EXERCISE OBJECTIVE
From the entries that follow, reproduce exactly and only the lines from the line with "autentiškus, laiko patikrintus" to the line with "patiekalas pasižymi paprastumu, natūraliais", endpoints included.

DATA SUPPLIED

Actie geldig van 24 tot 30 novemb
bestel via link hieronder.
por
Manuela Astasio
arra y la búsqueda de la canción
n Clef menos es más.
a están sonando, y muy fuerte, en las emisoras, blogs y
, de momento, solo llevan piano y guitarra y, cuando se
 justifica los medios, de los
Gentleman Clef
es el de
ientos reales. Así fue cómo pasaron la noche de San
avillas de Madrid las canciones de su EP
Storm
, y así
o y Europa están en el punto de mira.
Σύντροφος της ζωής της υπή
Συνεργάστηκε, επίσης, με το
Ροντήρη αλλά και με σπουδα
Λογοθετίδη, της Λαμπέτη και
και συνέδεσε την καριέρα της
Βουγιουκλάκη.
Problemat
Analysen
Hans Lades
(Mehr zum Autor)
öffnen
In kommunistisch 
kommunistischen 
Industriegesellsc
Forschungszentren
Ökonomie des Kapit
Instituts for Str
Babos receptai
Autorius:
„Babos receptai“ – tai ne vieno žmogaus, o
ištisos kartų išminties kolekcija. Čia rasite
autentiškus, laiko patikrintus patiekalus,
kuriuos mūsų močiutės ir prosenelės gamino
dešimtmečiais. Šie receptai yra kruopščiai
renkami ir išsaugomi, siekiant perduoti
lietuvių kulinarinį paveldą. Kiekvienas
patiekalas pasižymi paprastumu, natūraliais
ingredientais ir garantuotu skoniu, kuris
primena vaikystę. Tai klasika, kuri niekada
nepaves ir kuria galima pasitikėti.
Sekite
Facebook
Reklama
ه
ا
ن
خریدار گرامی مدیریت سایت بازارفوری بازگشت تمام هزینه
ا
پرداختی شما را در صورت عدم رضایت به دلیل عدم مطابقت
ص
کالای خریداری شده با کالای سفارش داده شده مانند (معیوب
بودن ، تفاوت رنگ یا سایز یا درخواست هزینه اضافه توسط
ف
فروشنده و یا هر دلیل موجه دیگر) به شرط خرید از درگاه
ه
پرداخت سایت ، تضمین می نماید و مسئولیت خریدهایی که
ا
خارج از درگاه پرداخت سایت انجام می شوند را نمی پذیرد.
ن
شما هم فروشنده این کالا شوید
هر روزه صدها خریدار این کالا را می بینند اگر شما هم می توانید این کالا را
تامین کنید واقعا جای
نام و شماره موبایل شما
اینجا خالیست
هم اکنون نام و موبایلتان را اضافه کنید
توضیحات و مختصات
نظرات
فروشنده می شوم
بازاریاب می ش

COMPLETED TASK
autentiškus, laiko patikrintus patiekalus,
kuriuos mūsų močiutės ir prosenelės gamino
dešimtmečiais. Šie receptai yra kruopščiai
renkami ir išsaugomi, siekiant perduoti
lietuvių kulinarinį paveldą. Kiekvienas
patiekalas pasižymi paprastumu, natūraliais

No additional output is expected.